Neural network-based surrogate model in postprocessing of topology optimized structures

Abstract

This paper proposes a general method of creating an accurate neural network-based surrogate model for postprocessing a topologically optimized structure. When topology optimization results are converted into computer-aided design (CAD) files with smooth boundaries for manufacturability, finite element method (FEM) based stresses often do not agree with the topology optimized results due to changes of surface and mesh density. The conversion between topology optimization derived results and CAD files often requires postprocessing, an additional fine tuning of the geometry parameters to reconcile the change of the stress values. In this work, a feedforward, deep artificial neural network (DANN) is presented with varying architecture parameters that are found for each stress output of interest. This network is trained with the data based on a combination of Design of Experiments (DoE) models that have the geometry dimensions as inputs and stress readings under various loads as the outputs.
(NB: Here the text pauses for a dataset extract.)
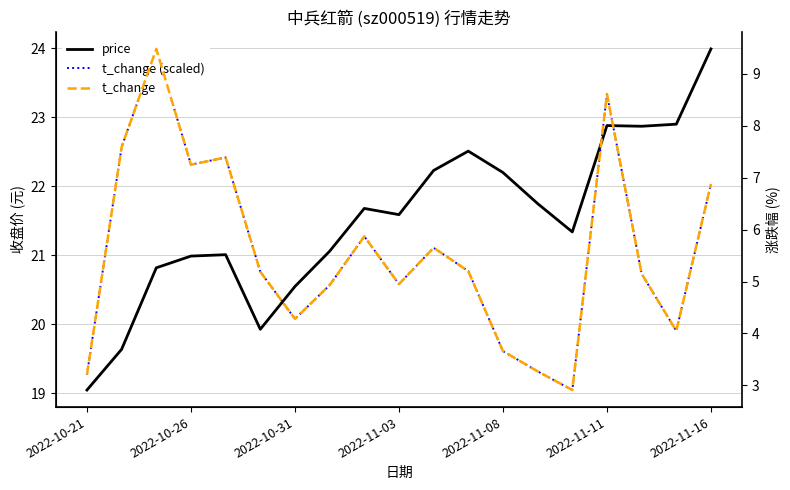

What is the value of the price point at the 14th from the left?

21.8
A DANN-based surrogate model is constructed to enable fine tuning of all relevant stress performance metrics. This method of constructing an artificial network-based surrogate model minimizes the number of FEM computations required to generate an optimized, post-processed design. We present a case study of postprocessing a wind tunnel balance, a measurement device that yields the six force and moment components of a test aircraft. It needs to be designed considering multiple stress measures under combinations of the six loading conditions. Excellent performance of a neural network is presented in this paper in terms of accurate prediction of the highly nonlinear stresses under combinations of the six loads. Von Mises stress predictions are within 10% and axial force sensor stress predictions are within 2% for the final post-processed topology. The results support its usefulness for postprocessing of topology optimized structures.